REQUIREMENT
Write out all of the lines below, exactly and completely.

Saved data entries
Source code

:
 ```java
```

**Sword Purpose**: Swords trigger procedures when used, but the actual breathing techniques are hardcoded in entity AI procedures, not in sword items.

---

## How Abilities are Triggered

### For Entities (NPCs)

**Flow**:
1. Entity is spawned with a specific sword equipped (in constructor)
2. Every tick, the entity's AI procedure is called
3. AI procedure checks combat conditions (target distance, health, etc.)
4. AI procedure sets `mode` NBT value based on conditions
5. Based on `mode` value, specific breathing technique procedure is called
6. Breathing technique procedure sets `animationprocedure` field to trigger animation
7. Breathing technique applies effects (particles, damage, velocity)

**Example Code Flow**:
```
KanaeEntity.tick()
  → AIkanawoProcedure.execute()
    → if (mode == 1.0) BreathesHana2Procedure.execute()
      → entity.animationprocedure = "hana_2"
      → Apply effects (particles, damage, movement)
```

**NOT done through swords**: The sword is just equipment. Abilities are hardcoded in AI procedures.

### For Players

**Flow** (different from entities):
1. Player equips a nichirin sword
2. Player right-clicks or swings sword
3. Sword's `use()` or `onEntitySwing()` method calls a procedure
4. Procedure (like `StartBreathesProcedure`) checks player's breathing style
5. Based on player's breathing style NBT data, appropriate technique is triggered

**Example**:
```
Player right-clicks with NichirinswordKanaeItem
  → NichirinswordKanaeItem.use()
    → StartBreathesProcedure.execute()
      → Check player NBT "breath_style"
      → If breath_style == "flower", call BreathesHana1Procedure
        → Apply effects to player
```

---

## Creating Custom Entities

TASK SOLUTION
Source code

:
 ```java
```

**Sword Purpose**: Swords trigger procedures when used, but the actual breathing techniques are hardcoded in entity AI procedures, not in sword items.

---

## How Abilities are Triggered

### For Entities (NPCs)

**Flow**:
1. Entity is spawned with a specific sword equipped (in constructor)
2. Every tick, the entity's AI procedure is called
3. AI procedure checks combat conditions (target distance, health, etc.)
4. AI procedure sets `mode` NBT value based on conditions
5. Based on `mode` value, specific breathing technique procedure is called
6. Breathing technique procedure sets `animationprocedure` field to trigger animation
7. Breathing technique applies effects (particles, damage, velocity)

**Example Code Flow**:
```
KanaeEntity.tick()
  → AIkanawoProcedure.execute()
    → if (mode == 1.0) BreathesHana2Procedure.execute()
      → entity.animationprocedure = "hana_2"
      → Apply effects (particles, damage, movement)
```

**NOT done through swords**: The sword is just equipment. Abilities are hardcoded in AI procedures.

### For Players

**Flow** (different from entities):
1. Player equips a nichirin sword
2. Player right-clicks or swings sword
3. Sword's `use()` or `onEntitySwing()` method calls a procedure
4. Procedure (like `StartBreathesProcedure`) checks player's breathing style
5. Based on player's breathing style NBT data, appropriate technique is triggered

**Example**:
```
Player right-clicks with NichirinswordKanaeItem
  → NichirinswordKanaeItem.use()
    → StartBreathesProcedure.execute()
      → Check player NBT "breath_style"
      → If breath_style == "flower", call BreathesHana1Procedure
        → Apply effects to player
```

---

## Creating Custom Entities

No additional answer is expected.